As we’ve long theorized on the podcast, we believe the future of The Mandalorian series could see Din Djarin and his fellow Mandos take back the fallen planet of Mandalore, which has long been inhospitable due to decades of war.

Use the Force: best action/fight scene.

Mando fighting off the pirates (without the help of his handy Beskar) certainly deserves a shout, but I’m going to cheat this week and submit the Inglourious Basterds-esque standoff in the Imperial mess hall. A gun is technically fired, so sure, we’ll call it action, but what it really is, is the episode’s dramatic high-point.

Wookiepedia: any deep cut information we think you should know.

When Mandalorian sends that hollow message to Moff Gideon, warning him that he’s coming for Baby Yoda, he repeats the exact words Gideon said to him in the penultimate episode of Season 1.
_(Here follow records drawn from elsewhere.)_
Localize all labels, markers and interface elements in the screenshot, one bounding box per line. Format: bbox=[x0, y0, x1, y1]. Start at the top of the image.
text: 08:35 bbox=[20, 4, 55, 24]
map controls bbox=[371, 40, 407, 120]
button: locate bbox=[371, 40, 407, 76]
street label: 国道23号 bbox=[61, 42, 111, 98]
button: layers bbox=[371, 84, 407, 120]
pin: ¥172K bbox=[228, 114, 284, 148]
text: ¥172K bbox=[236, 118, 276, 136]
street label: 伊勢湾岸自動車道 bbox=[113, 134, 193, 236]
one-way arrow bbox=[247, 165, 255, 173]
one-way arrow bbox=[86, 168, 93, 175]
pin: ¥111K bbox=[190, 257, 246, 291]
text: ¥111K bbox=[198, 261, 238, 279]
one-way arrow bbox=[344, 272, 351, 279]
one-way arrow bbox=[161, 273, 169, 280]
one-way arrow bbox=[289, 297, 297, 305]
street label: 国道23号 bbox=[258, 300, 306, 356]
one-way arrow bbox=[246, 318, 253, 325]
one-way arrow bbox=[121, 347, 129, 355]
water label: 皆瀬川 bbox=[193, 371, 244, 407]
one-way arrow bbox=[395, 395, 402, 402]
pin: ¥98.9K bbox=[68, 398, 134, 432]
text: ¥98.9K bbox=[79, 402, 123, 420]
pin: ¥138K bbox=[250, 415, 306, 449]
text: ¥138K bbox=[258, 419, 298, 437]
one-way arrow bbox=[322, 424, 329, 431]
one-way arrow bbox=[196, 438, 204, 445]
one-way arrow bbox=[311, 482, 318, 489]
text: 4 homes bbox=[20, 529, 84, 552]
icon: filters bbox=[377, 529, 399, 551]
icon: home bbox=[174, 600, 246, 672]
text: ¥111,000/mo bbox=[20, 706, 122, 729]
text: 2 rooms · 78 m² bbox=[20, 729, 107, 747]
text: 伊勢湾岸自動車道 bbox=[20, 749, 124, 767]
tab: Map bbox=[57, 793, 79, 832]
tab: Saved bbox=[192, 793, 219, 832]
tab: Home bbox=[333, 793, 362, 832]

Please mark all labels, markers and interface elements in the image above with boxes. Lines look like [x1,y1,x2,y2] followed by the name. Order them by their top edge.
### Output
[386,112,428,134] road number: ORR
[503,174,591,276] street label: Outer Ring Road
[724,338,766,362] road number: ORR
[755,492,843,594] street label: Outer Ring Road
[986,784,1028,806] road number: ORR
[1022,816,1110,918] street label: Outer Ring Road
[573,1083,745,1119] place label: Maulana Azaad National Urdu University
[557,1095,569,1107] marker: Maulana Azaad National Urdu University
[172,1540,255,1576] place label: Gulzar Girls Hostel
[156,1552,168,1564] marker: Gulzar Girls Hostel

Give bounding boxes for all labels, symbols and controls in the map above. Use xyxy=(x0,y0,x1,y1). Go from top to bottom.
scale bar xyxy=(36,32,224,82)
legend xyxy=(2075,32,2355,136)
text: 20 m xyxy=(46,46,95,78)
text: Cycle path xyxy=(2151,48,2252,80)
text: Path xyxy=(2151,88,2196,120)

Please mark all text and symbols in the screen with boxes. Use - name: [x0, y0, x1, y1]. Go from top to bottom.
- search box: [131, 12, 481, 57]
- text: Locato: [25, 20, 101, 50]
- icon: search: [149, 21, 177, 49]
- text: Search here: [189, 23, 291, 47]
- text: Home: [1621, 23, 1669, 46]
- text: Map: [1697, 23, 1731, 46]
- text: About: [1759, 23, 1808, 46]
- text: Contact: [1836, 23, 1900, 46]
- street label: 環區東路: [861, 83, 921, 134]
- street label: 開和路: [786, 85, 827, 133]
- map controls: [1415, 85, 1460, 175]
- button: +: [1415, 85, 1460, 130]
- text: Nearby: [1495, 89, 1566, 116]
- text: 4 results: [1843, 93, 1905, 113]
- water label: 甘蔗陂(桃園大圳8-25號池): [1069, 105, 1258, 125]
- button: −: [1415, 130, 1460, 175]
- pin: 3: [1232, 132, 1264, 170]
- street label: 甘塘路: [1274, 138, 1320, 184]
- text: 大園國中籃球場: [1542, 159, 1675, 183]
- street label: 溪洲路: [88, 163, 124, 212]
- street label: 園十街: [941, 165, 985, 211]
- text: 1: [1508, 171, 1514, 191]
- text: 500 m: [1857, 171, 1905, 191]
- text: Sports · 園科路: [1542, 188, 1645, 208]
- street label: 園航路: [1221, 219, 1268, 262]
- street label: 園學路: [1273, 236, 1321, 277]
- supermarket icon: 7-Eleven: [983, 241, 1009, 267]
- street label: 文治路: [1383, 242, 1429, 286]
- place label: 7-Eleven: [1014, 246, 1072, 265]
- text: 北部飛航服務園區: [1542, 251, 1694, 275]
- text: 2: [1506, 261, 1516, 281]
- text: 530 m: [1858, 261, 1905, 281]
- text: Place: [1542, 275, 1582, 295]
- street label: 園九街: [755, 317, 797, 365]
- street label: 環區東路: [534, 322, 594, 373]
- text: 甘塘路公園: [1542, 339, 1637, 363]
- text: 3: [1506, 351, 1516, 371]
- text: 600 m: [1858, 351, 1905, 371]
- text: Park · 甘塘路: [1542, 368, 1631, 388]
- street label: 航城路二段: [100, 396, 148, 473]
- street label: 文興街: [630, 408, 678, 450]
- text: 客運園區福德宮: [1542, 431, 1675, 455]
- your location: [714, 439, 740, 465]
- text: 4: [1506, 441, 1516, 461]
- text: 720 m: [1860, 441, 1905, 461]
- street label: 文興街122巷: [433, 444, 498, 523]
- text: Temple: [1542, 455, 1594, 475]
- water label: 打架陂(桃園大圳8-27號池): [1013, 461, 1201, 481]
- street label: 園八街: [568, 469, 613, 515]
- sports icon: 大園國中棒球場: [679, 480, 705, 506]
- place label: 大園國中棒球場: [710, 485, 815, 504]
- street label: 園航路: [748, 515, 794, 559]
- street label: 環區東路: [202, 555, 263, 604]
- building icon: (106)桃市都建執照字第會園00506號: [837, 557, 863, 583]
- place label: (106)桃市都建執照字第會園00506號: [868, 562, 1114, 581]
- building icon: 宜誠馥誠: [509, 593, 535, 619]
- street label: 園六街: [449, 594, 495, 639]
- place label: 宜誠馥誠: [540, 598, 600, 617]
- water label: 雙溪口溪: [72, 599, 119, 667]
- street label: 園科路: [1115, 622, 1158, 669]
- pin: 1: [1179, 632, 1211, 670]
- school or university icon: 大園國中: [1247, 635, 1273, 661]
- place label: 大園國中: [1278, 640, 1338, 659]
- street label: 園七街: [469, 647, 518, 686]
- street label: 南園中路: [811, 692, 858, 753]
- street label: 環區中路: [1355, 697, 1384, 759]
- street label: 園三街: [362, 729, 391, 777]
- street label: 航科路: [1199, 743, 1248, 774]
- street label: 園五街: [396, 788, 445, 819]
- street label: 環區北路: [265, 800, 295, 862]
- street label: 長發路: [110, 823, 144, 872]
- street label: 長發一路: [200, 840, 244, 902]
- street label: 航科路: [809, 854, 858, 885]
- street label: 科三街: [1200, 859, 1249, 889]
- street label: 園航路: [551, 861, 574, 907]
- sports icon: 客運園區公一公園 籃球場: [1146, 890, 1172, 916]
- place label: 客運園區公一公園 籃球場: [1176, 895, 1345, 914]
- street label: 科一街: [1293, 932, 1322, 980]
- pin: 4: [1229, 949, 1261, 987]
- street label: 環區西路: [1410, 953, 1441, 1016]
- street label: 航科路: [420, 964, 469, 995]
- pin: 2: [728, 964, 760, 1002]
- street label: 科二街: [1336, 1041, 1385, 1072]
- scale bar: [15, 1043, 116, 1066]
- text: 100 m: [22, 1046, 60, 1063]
“You have something I want. You may think you have some idea of what you are in possession of, but you do not. Soon, he will be back with me. He means more to me than you will ever know.”

The Medal of Yavin: MVP of the Episode

Bill Burr! Just when you thought Disney and The Mandalorian couldn’t flex on us any harder, they go and bring back a generally meaningless character from season one’s worst episode (and, so far, the worst episode of the series) and make him key to the plot while also having him deliver philosophical musings that push Mando closer towards personal growth. And he convincingly carried his dramatic moments. Hell of a week for Bill Burr.

This is the way… we think things are going to go: predictions for next week and beyond.

As I’ve been saying all season, the introduction of a Lightsaber-proof Beskar Spear means on thing and one thing only: we’re getting a duel between Mando and his spear vs. Moff Gideon and his Darksaber. BRING. IT. ON.